The third hypothesis was a null-effect hypothesis, tested to rule out the possibility that neither ERP nor risperidone would have an effect, or at follow-up and long term even had a negative effect (relapse). This was operationalized as (ERP0=ERP12 & risp0=risp12), at follow-up as (ERP12<ERP24 & risp12<risp24), and long term (ERP12<ERP52 & risp12<risp52). The informative hypotheses can be found in Table 1.
Table 1
Table 1. Informative hypotheses evaluated for each of the outcome measures YGTSS (tic severity() and GTS-QoL (quality of life).
3 Results
A total of 30 patients participated in the study, and were randomized to either behavior therapy (n=15) or medication (n=15). Table 2 describes the baseline characteristics of the patients. No substantial between-group differences were found in any of the listed variables, both for completers as well as for the intention to treat group.
Table 2
Table 2. Patient characteristics at baseline (N=30).
Of the 30 patients who started at baseline, n= 25 completed treatment (86%; n=12 in the medication condition, n=13 in the BT condition), with no substantial between-group differences in completer status. At visit 6, the mean dosage of Risperidone was 1.89 mg for adults (SD 0.89, range 1-3 mg), and 1.33 mg for children (SD 0.58, range 1-2mg). A random blood draw in 7 out of 15 patients showed a mean concentration of 3.82 µg/l Risperidone (range 0.50-8.7µg/l) and a mean concentration of 7.7 µg/l 9-hydroxyrisperidone (range 2.5-10 µg/l), which is in line with the advised dosage. At week 24 (FU1), n=22 patients (73%) were available for measurements, as well as n=20 patients (67%) at week 52 (FU2). At FU1, 4 of 12 completers (33%) still used medication in a mean dosage of 1.33 mg (SD 0.58; range 1-2 mg), and 2 patients (17%) had stopped using medication. In 6 patients (50%) the medication status was unknown at week 24. At FU 2, 1 of 12 completers (8%) still used medication; 2 patients did not (17%), and for 9 patients, the medication status was unknown (75%). Furthermore, 4 patients from the medication condition followed between 4 and 15 ERP sessions between week 12 and week 24. Evaluation of these optional additional sessions were not part of the study evaluation.

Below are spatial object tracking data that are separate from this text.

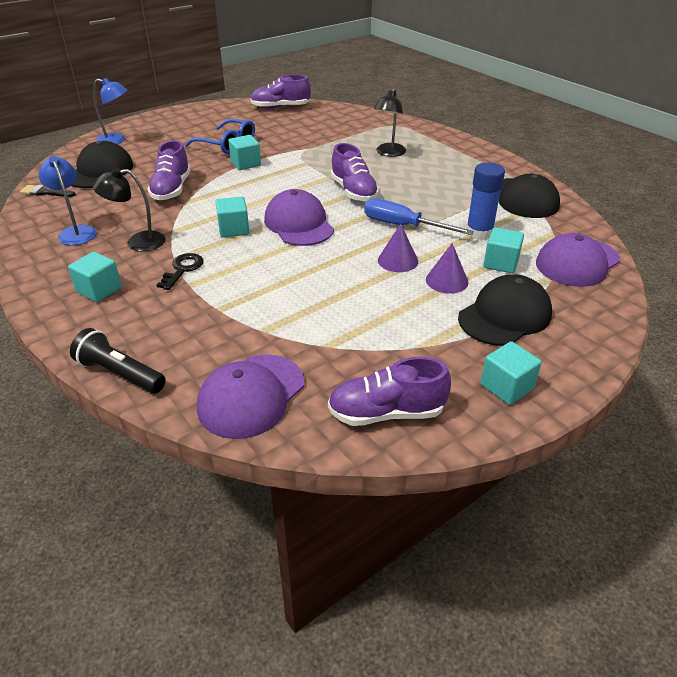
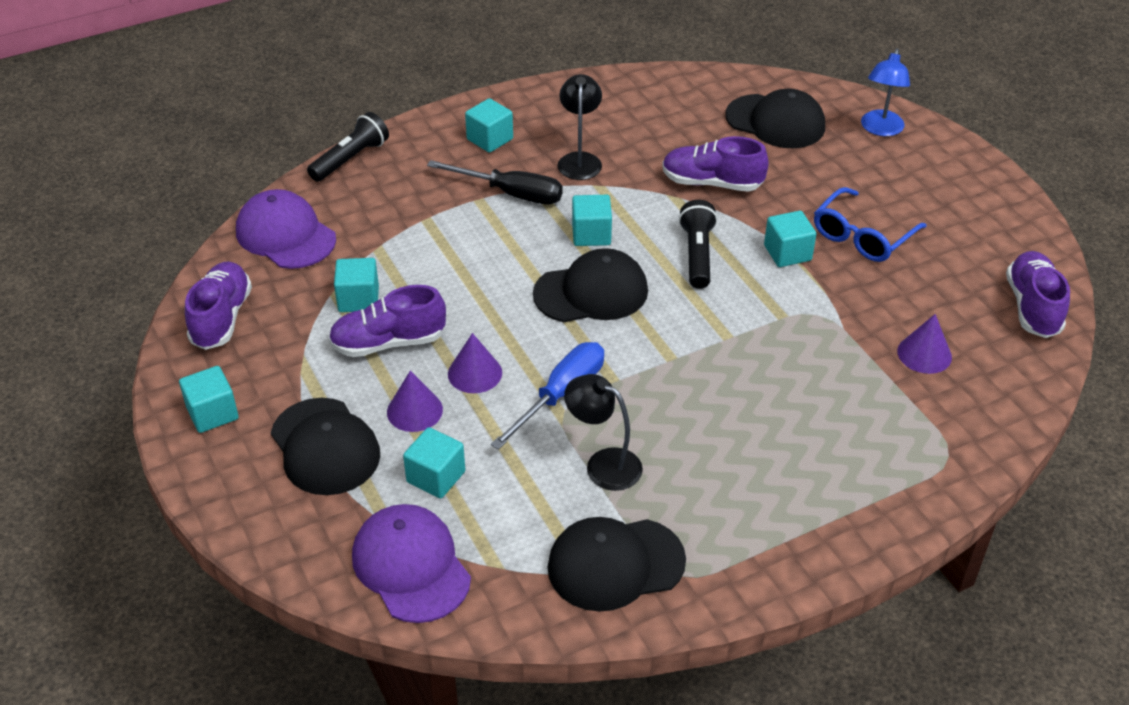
camera: 100 degrees right, 5 degrees up
(45, 192) = (720, 85): black brush -> none
(76, 232) = (615, 115): blue lamp -> none
(182, 269) = (511, 193): black key -> black screwdriver
(252, 190) = (697, 255): none -> black flashlight
(299, 224) = (591, 292): purple cap -> black cap
(324, 129) = (924, 354): none -> purple cone
(334, 329) = (358, 299): none -> turquoise cube
(353, 191) = (676, 358): purple shoe -> purple shoe (388, 342)
(389, 153) = (815, 423): black lamp -> black lamp (603, 464)
(479, 232) = (522, 476): blue glue stick -> none

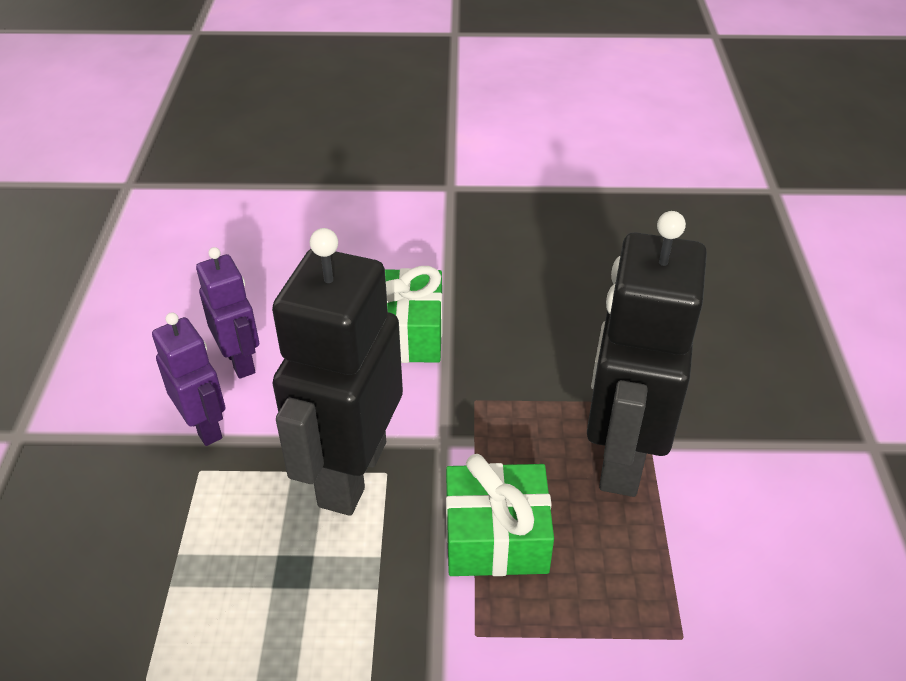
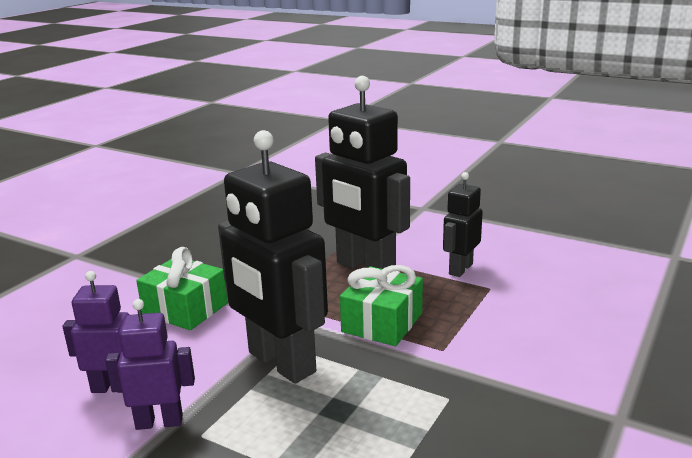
camera: 60 degrees left, 20 degrees down
(710, 575) = (460, 269): none -> black robot

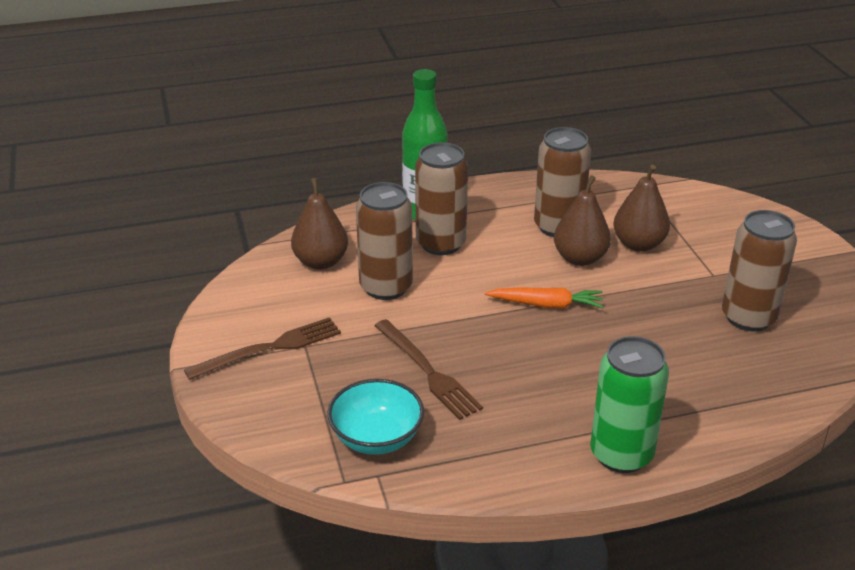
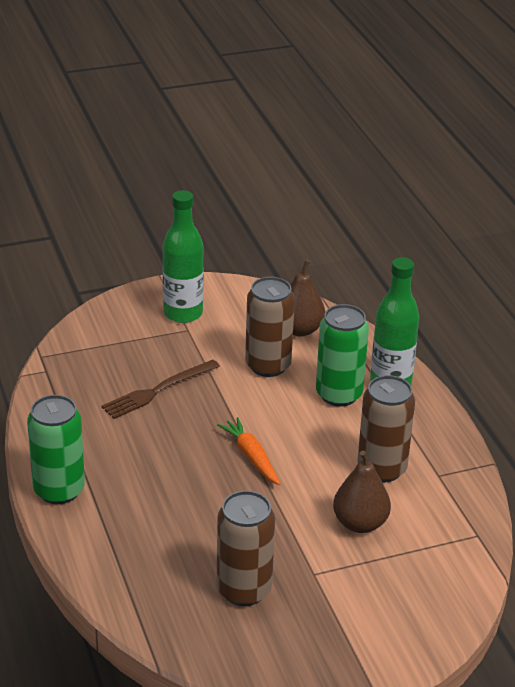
camera: 85 degrees right, 0 degrees up
(269, 348) = (183, 313): brown fork -> green bottle
(376, 438) = (83, 368): turquoise bowl -> none
(441, 243) = (339, 394): brown can -> green can
(546, 305) = (251, 457): orange carrot -> orange carrot turned 150 degrees clockwise
(580, 258) = (328, 481): brown pear -> none

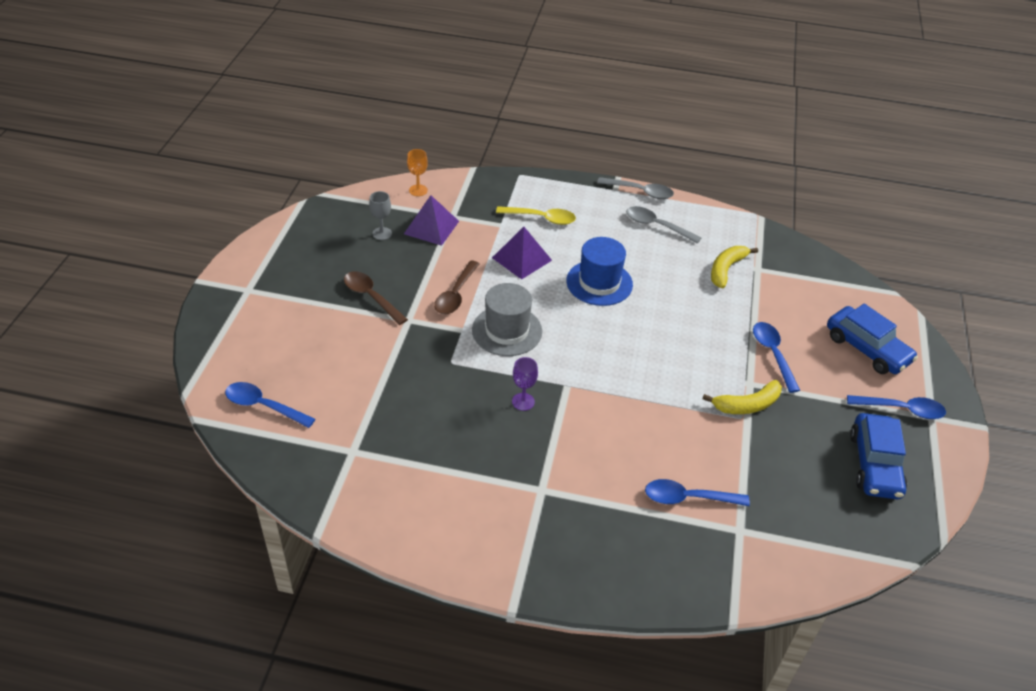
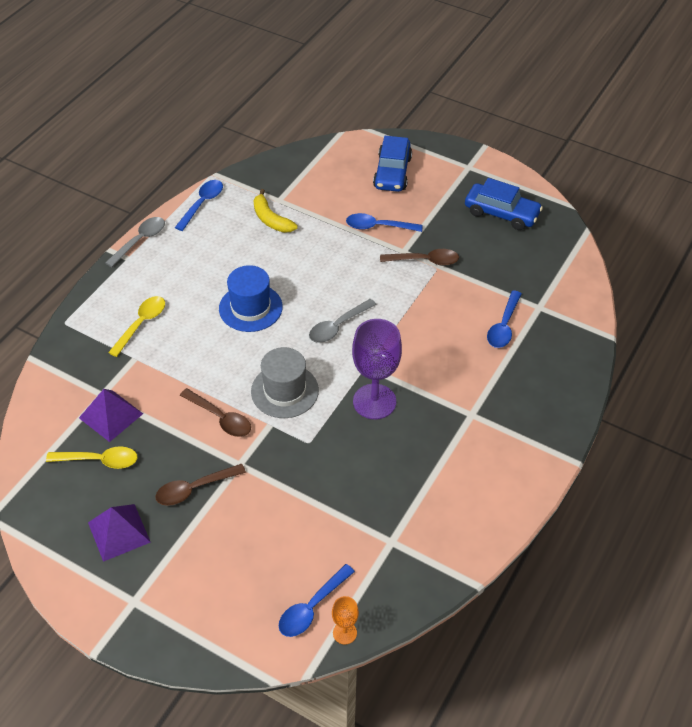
camera: 70 degrees left, 5 degrees up
(382, 233) = (100, 460): grey goblet -> yellow spoon
(418, 190) = (43, 414): orange goblet -> orange goblet (344, 633)
(522, 259) = (193, 354): purple pyramid -> purple pyramid (119, 532)
(523, 402) = (374, 401): purple goblet -> purple goblet, size x2.10
(656, 226) = (193, 245): grey spoon -> grey spoon (338, 326)
(747, 405) = (425, 261): yellow banana -> brown spoon
(867, 349) = (392, 172): blue car -> blue car turned 120 degrees clockwise
(901, 409) = (457, 179): blue spoon -> blue spoon (202, 204)

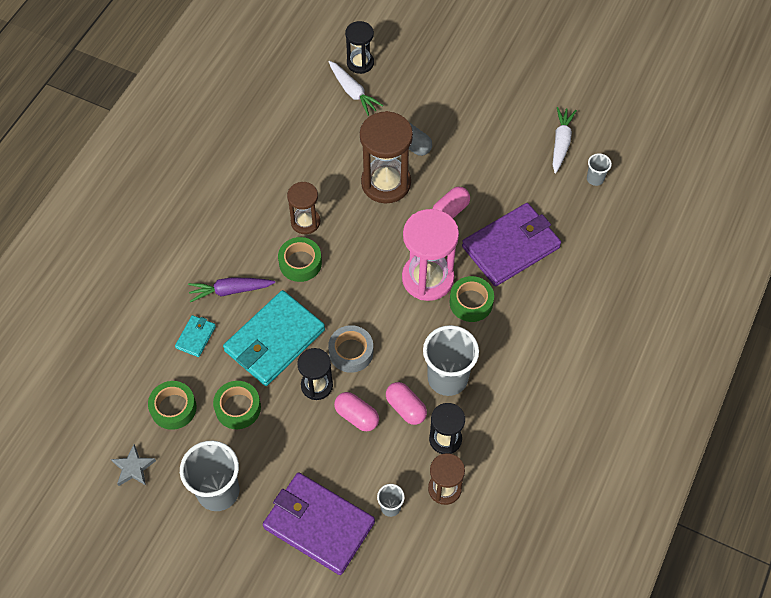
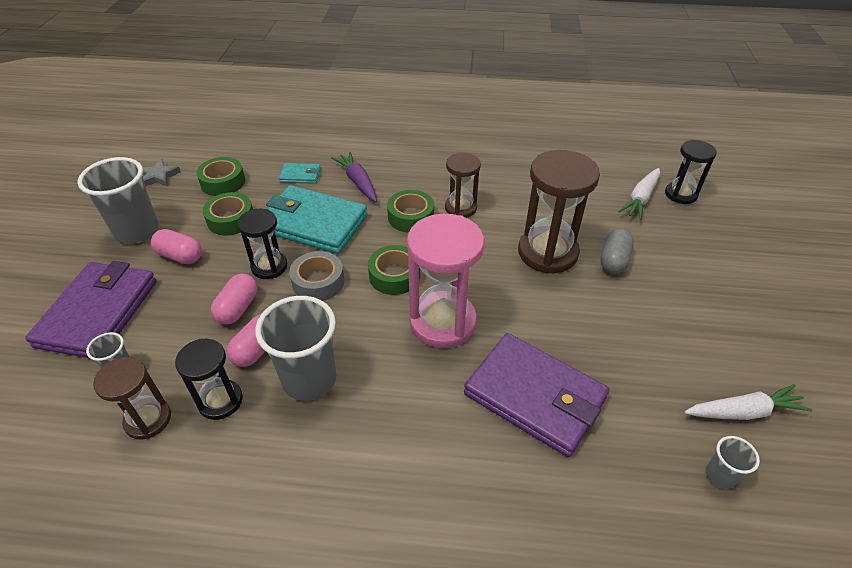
camera: 70 degrees right, 15 degrees down
(450, 211) = (549, 318): pink capsule -> pink capsule (180, 256)
(471, 302) = (428, 374): green tape -> green tape (394, 276)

3.1 Results on YGTSS and GTS-QOL
In Figure 2, the results on YGTSS total tic score (53) and GTS-QOL (54) were shown at the various time points. At the first time point, the results of 29 patients were used for GTS-QOL, since there was a missing GTS-QOL at start of treatment for 1 patient.
Figure 2
Figure 2. Results according to YGTSS & GTS-QOL [mean (SD)].
Bayes’ factors were computed to investigate which hypothesis best fitted the data. In Table 3, the results of the Bayesian analyses can be found.
Table 3
Table 3. Bayesian results on YGTSS and GTS-QOL for immediate effects (Week 0-12), follow-up effects (Week 12-24) and long term effects (Week 12-52), for completers.
Based on the YGTSS, most support was found for hypothesis 2, i.e. equal effectivity of both ERP and risperidone directly after treatment (BF 5.35, PMP 0.53), indicating a moderate evidence for this hypothesis. At week 24, the data seem to support hypothesis 1 (BF 3.92, PMP 0.78), indicating that results on the YGTSS were maintained at follow-up after 24 weeks, with an advantage of further improvement for ERP. At week 52, most support was found for hypothesis 2 (BF 4.59, PMP 0.58), indicating a moderate evidence that both treatments maintain their results in reducing tic severity.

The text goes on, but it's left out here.